Headquartered in Barrington, Willow Creek Community Church is planning to build a 75,000 square-foot facility in Glenview that will have capacity for 1,500 people per service. The church purchased one of the last available parcels from the old Glenview Naval Air Station this spring, while residential developer Edward R. James Partners bought the other parcel, for a total of $22 million. Both parcels were purchased by the village of Glenview in 2007 for $23.9 million—but development stalled due to the economic crisis, and the village did not send out a request for proposals until 2012.
A series of plan commission hearings began last Tuesday for the church and for Edward R. James, which is planning to build 172 new homes at 3000 West Lake Avenue. Although board members said they would hold discussion of traffic issues until Tuesday, Nov. 12, many people said that was already their biggest concern.
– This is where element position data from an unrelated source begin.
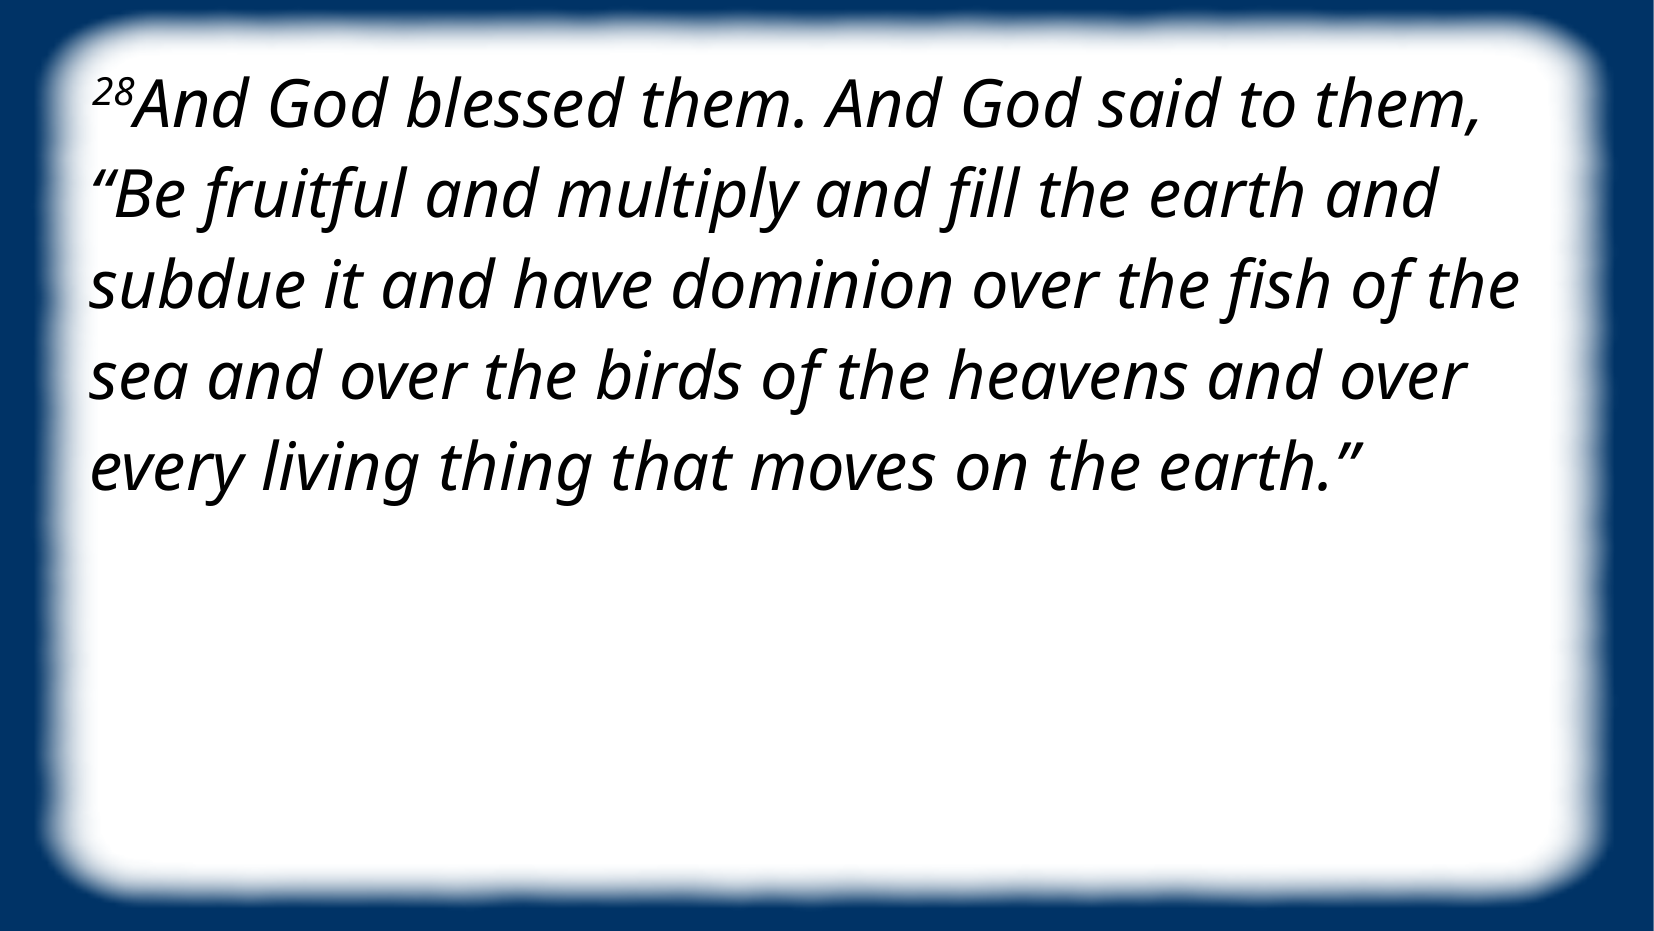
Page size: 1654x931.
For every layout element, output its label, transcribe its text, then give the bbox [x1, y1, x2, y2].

picture [0, 0, 1654, 931]
text_box 28And God blessed them. And God said to them, “Be fruitful and multiply and fill the earth and subdue it and have dominion over the fish of the sea and over the birds of the heavens and over every living thing that moves on the earth.” [75, 48, 1576, 526]
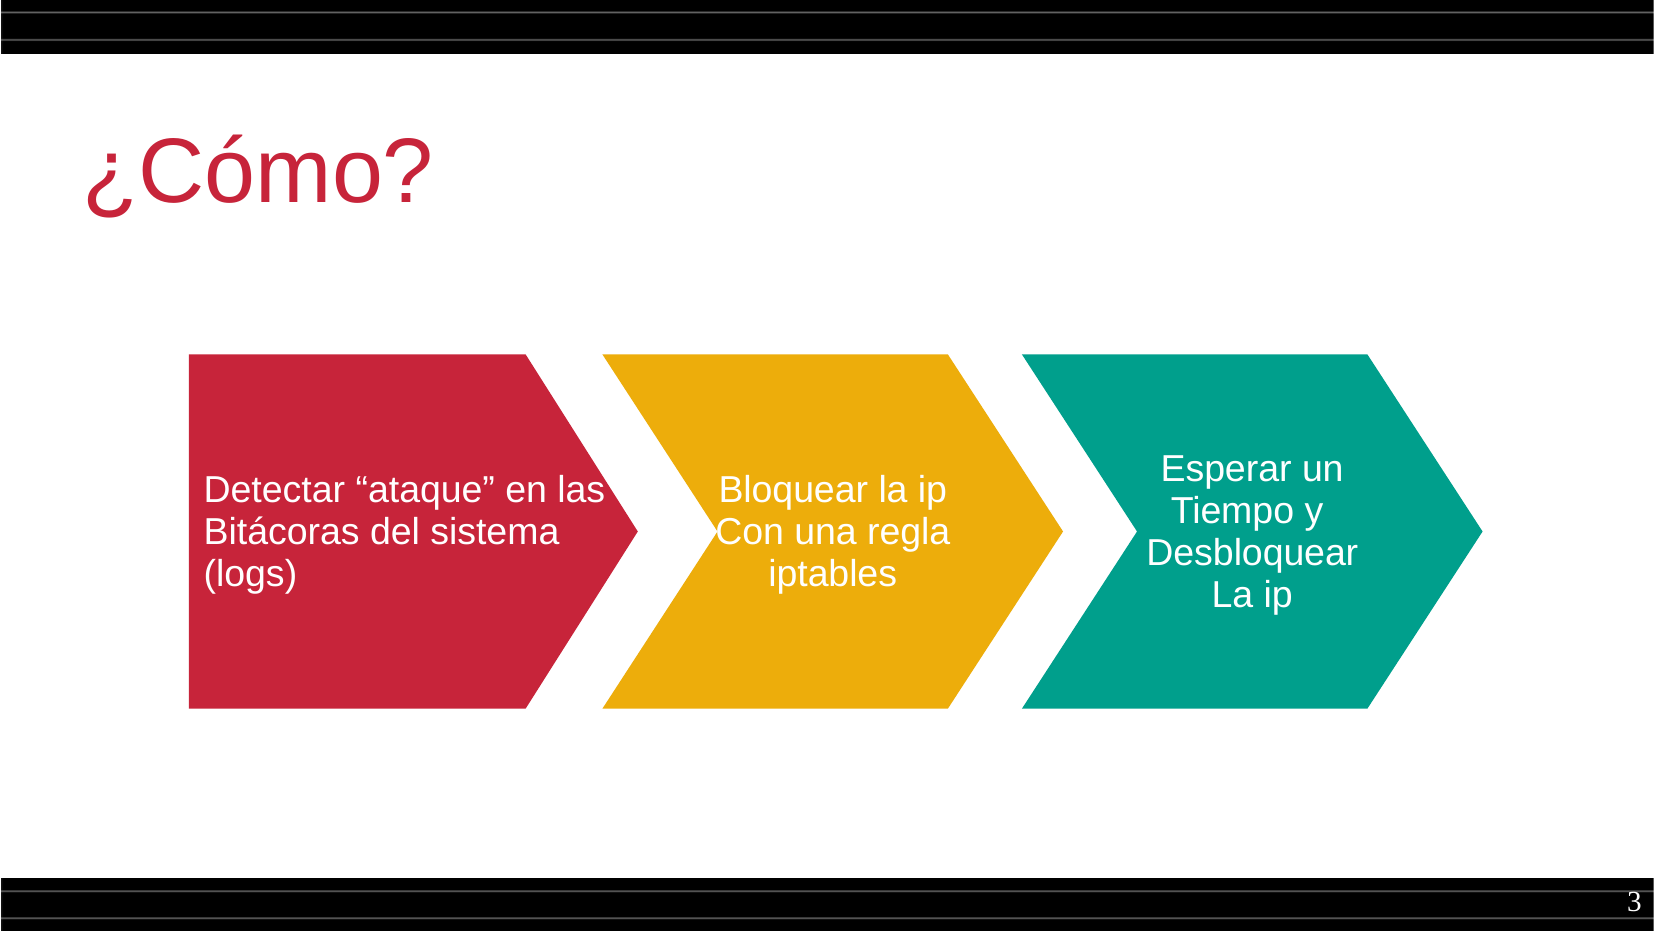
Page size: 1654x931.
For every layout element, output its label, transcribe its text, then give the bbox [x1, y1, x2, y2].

picture [1, 878, 1654, 931]
text_box Bloquear la ip Con una regla iptables [602, 354, 1064, 709]
text_box Esperar un Tiempo y Desbloquear La ip [1021, 354, 1483, 709]
picture [1, 0, 1654, 54]
text_box Detectar “ataque” en las Bitácoras del sistema (logs) [188, 354, 638, 709]
title ¿Cómo? [82, 92, 1571, 249]
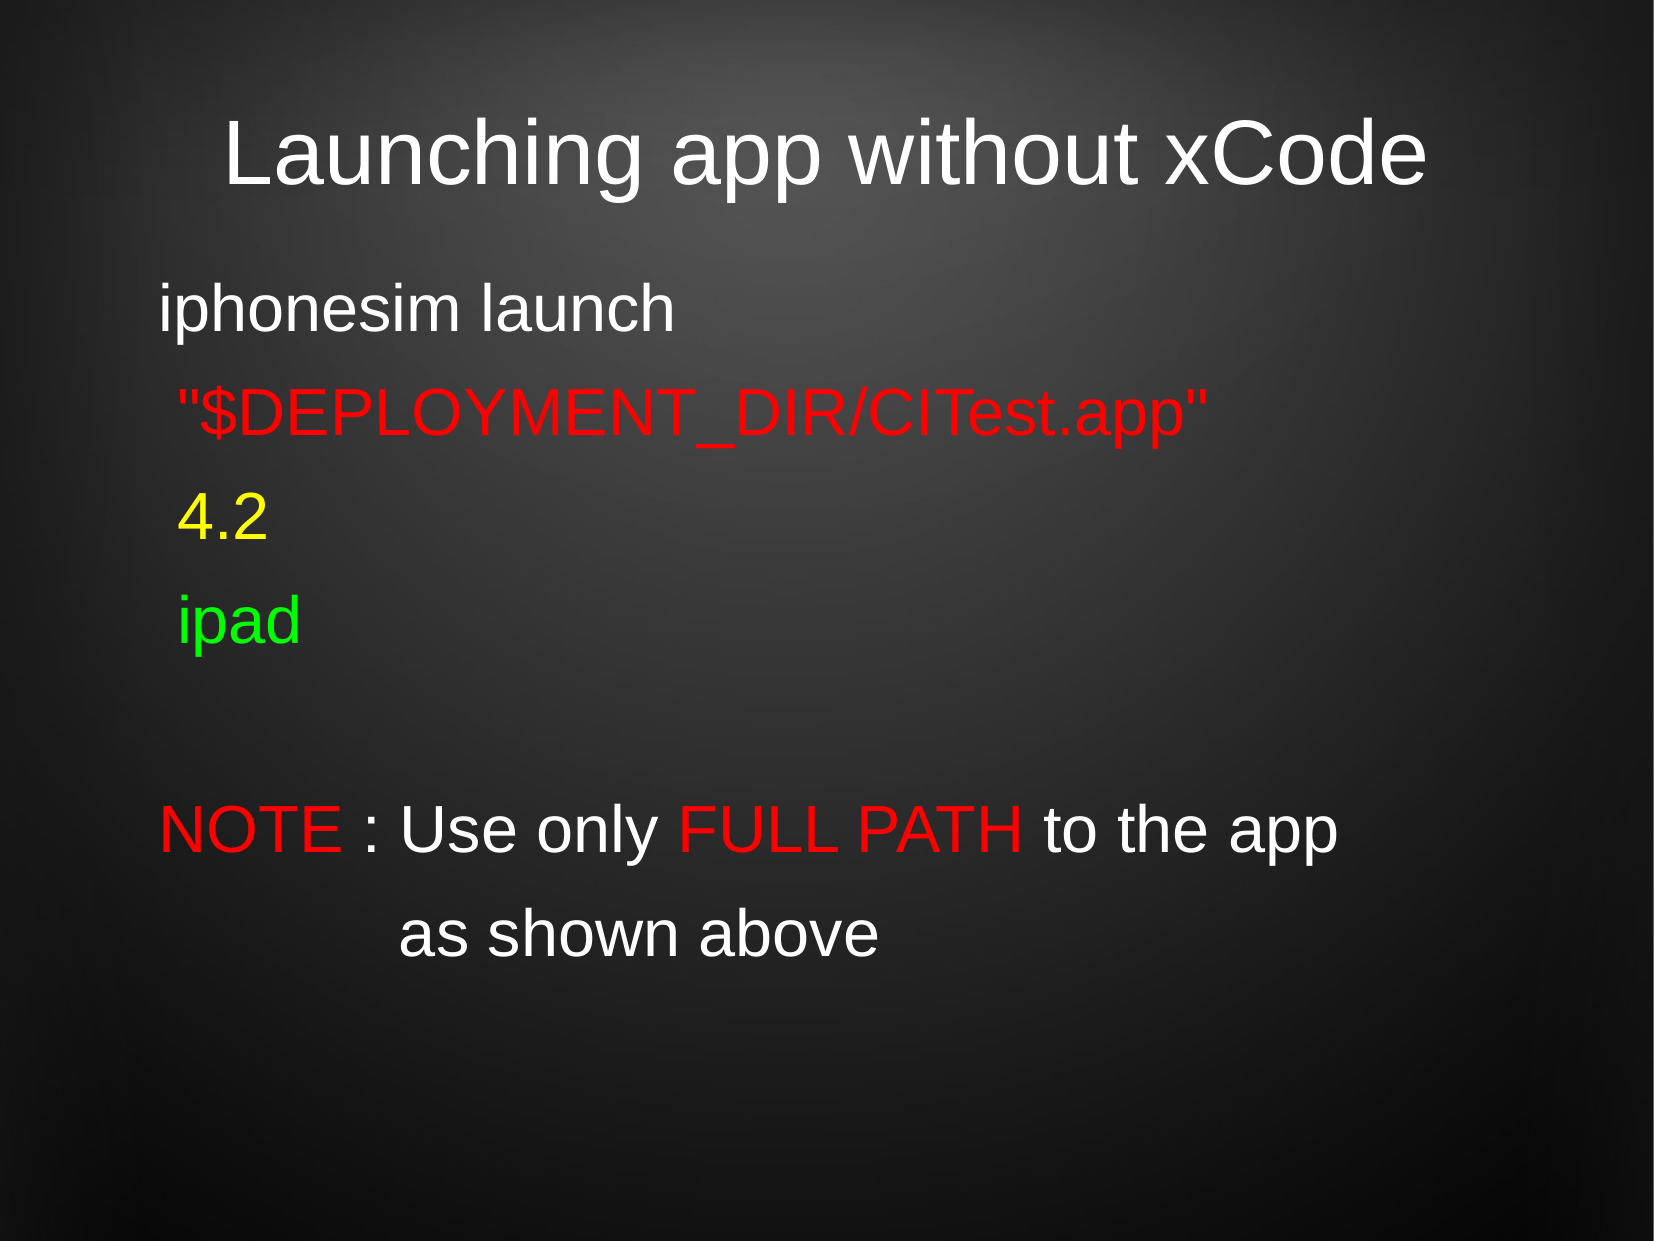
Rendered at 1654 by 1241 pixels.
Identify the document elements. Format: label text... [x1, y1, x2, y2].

list iphonesim launch "$DEPLOYMENT_DIR/CITest.app" 4.2 ipad NOTE : Use only FULL PATH to the app as shown above [87, 270, 1538, 1051]
title Launching app without xCode [82, 49, 1571, 257]
picture [0, 0, 1654, 1241]
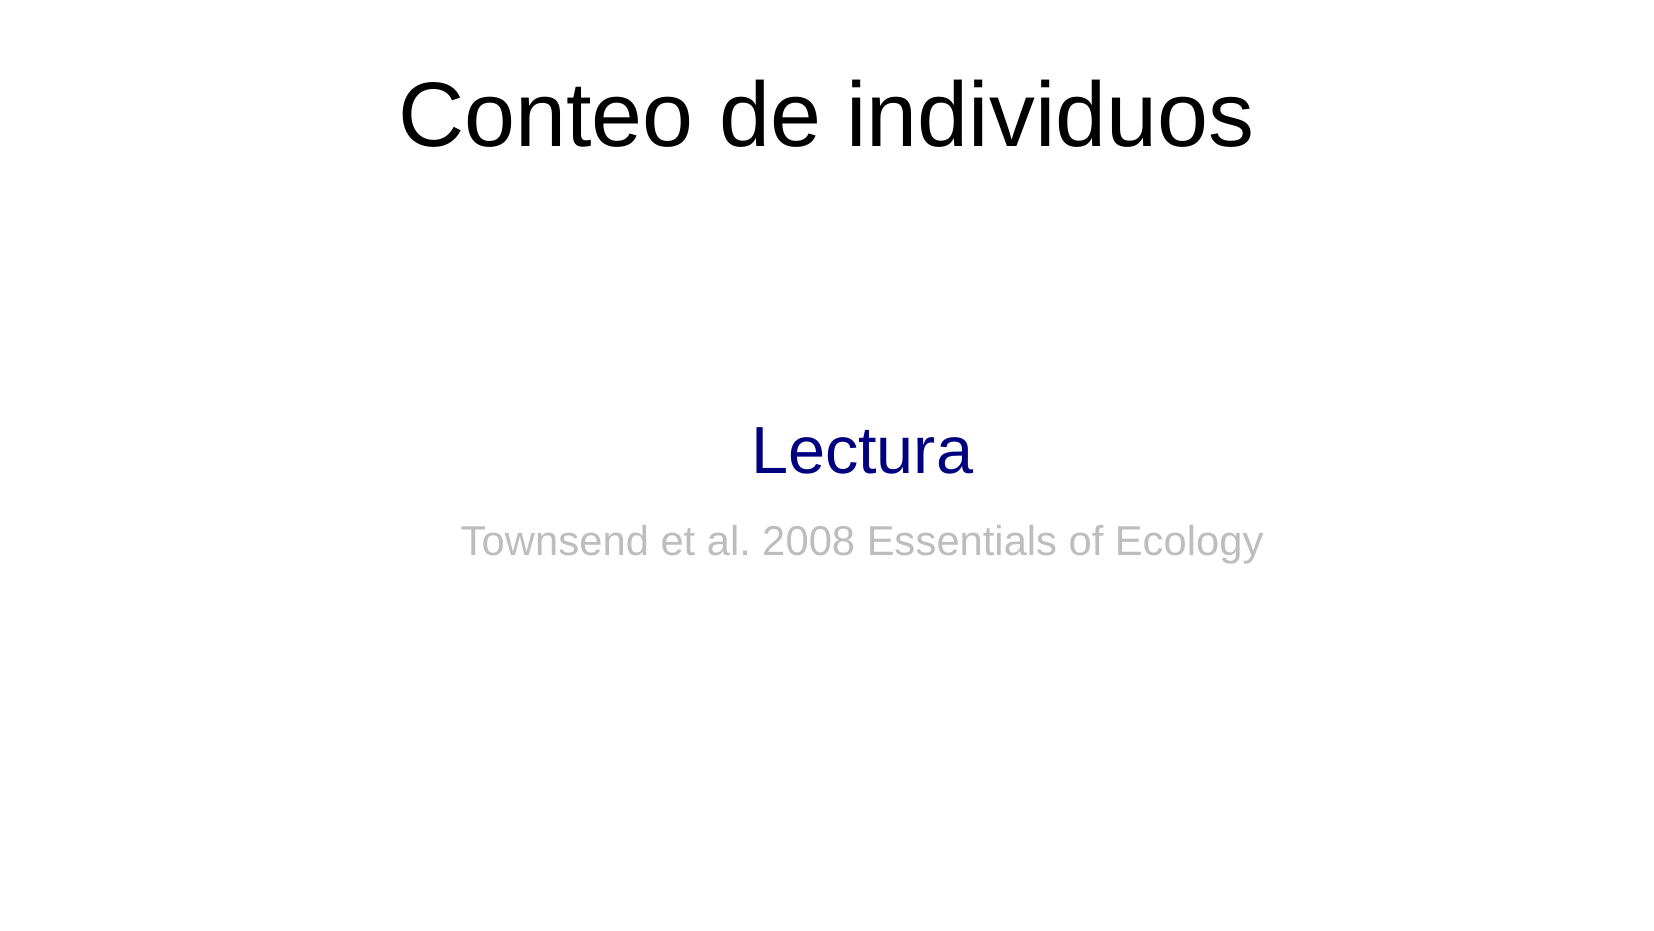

“We do not feel that the infrastructure can support this number of cars,” said Michael Dean, president of the homeowners association for Regency at the Glen. The church was originally proposed for the southern parcel, at 3000 West Lake, but after residents of Southgate in the Glen complained, the village decided to flip the layout—meaning the church is now planned for the northern parcel, abutting the Regency at the Glen development.
“As … the community most affected by this development, we have great concerns about how we’ll be able to enjoy our quality of life, homes we spent a lot of money for,” Dean told plan commission members. “Traffic to church during peak service hours is estimated to be 2,600 cars in and out on Shermer and West Lake.”
Dean said the homeowner’s association was also concerned about how easily emergency services would be able to access their neighborhood, particularly during peak traffic hours for the church.
Fellow Glenview resident Deanna Jacobson, who does not live in the Glen, said she, too was worried about traffic.
“I can’t begin to think what it’s going to do,” Jacobson said, noting that traffic would likely be an issue not just for people who live near the church but also for anyone in Glenview trying to access shops and amenities near the Glen.
The church recently moved its Sunday service schedule from 9 and 11 a.m. to 9 and 11:15 a.m., in response to concerns that there would not be enough time in between services to allow traffic to flow in and out according to attorney Lawrence Freedman. He also said that weekday activities will be limited from 9 a.m. to 6 p.m. except for night classes from 6 to 8 p.m. on Tuesdays and Thursdays.
Aside from special events such as weddings, funerals and Good Friday, the church has also committed not to hold any weekday services, according to Freedman.
“It’s our hope and our desire that we’ll be a fantastic member of this community for years to come,” said Willow Creek Pastor Steve Gillen, who noted that local congregants had been meeting in a temporary location in Northfield for the past 10 years.
Beyond traffic concerns about the church, some residents and commission members said they were also worried about the amount of open space in the Edward R. James development.
Called West Gate at the Glen, the new development will have 71 rowhomes, 37 small single-family homes and 64 townhomes, according to Jerry James, president of Edward R. James Partners. The Glenview-based company also built the Heatherfield and South Gate on the Glen developments, among other properties in Glenview and around the suburbs.
Responding to plan commission members, James promised that there were pocket parks “scattered throughout” the development. But he also admitted that West Gate will be more dense than Heatherfield, with 5.9 units per acre versus 4 units per acre in Heatherfield.
“Is there any other kind of development as dense as this?” asked commissioner Tom Fallon. “It just looks awfully dense to me.”
James said he believed the density was appropriate given the amount of open space to the east and to the south of proposed development, and said that if they were too close together, his company wouldn’t be able to sell the homes.
“We’ve never had that experience, and I don’t think we’re going to have that experience here,” he said. “The reality is that the value of the property is a function of the number of units that can be developed without violating good planning principles.”
The next hearing on Willow Creek and the James homes is scheduled for Tuesday, Nov. 12, from 7 to 9 p.m. at village hall, 1225 Waukegan Rd.